Study of the in vitro and in vivo metabolism of a novel synthetic cannabinoid PX-2 in human liver microsomes and zebrafish

Abstract

In vitro and in vivo metabolism of synthetic cannabinoid, N-(1-amino-1-oxo-3-phenylpropan-2-yl)-1-(5-fluropentyl)-1H-indazole-3-carboxamide (PX-2), has been studied based on human liver microsomes and zebrafish using ultra-high-performance liquid chromatography coupled with quadrupole Orbitrap high-resolution mass spectrometry (UHPLC-Q-Orbitrap HRMS). The dd-MS2 spectra technique is used to analysis metabolic sites and pathway by accurate mass measurement in the research process. An animal model of zebrafish in vivo metabolism is established to verify the in vitro metabolism pathway of PX-2. The results indicated that 20 kinds of metabolites were generated in the zebrafish animal model and human liver microsome model.

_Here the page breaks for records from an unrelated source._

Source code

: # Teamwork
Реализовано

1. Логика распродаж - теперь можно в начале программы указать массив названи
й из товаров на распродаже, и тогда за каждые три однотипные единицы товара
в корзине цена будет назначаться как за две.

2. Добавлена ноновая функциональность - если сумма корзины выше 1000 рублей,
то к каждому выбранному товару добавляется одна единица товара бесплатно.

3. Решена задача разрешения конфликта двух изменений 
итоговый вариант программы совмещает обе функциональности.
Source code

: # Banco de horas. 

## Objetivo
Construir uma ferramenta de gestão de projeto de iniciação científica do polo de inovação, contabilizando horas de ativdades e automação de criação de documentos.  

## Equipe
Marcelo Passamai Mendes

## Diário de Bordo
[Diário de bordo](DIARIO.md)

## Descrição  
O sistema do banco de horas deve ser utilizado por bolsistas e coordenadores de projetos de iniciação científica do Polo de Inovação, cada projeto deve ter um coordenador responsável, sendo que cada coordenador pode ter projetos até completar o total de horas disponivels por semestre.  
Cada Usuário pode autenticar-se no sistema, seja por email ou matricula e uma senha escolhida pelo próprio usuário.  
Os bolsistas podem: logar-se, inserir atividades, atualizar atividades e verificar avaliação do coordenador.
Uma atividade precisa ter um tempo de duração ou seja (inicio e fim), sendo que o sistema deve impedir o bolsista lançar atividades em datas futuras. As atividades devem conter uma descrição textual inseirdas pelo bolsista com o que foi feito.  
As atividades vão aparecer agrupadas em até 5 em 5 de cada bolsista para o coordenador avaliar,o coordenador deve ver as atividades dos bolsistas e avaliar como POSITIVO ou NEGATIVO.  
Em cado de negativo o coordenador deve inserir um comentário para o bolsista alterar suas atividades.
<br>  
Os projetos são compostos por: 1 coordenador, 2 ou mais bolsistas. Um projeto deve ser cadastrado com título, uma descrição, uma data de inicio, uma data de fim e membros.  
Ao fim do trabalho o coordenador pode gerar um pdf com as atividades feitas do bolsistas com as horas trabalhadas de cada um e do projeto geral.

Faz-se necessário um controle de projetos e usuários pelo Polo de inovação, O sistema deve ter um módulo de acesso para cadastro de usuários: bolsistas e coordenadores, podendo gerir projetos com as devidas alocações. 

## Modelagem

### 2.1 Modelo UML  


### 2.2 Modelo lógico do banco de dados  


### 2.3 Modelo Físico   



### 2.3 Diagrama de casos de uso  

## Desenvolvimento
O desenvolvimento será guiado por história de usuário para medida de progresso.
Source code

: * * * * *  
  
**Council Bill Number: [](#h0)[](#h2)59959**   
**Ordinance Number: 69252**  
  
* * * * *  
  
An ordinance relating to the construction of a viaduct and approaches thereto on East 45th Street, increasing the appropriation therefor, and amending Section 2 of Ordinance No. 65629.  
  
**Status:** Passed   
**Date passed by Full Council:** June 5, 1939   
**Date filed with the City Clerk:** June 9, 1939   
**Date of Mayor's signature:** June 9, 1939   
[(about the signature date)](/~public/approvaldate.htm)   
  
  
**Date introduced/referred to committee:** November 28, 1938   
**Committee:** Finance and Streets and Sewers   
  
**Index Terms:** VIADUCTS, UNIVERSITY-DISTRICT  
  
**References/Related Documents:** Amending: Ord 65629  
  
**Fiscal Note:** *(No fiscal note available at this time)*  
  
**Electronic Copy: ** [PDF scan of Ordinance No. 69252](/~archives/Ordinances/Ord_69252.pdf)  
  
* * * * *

Biotransformations mainly occurred at the amino of the compound, and minor reaction occurred at the pentyl chain and benzyl. We recommend M1.1 (PX-2 amide hydrolysis metabolites), and M3.1 (PX-2 oxidative defluorination and hydroxylation) combined M1.4 (PX-2 Phenylalanine loss) to be the potential poisoning markers.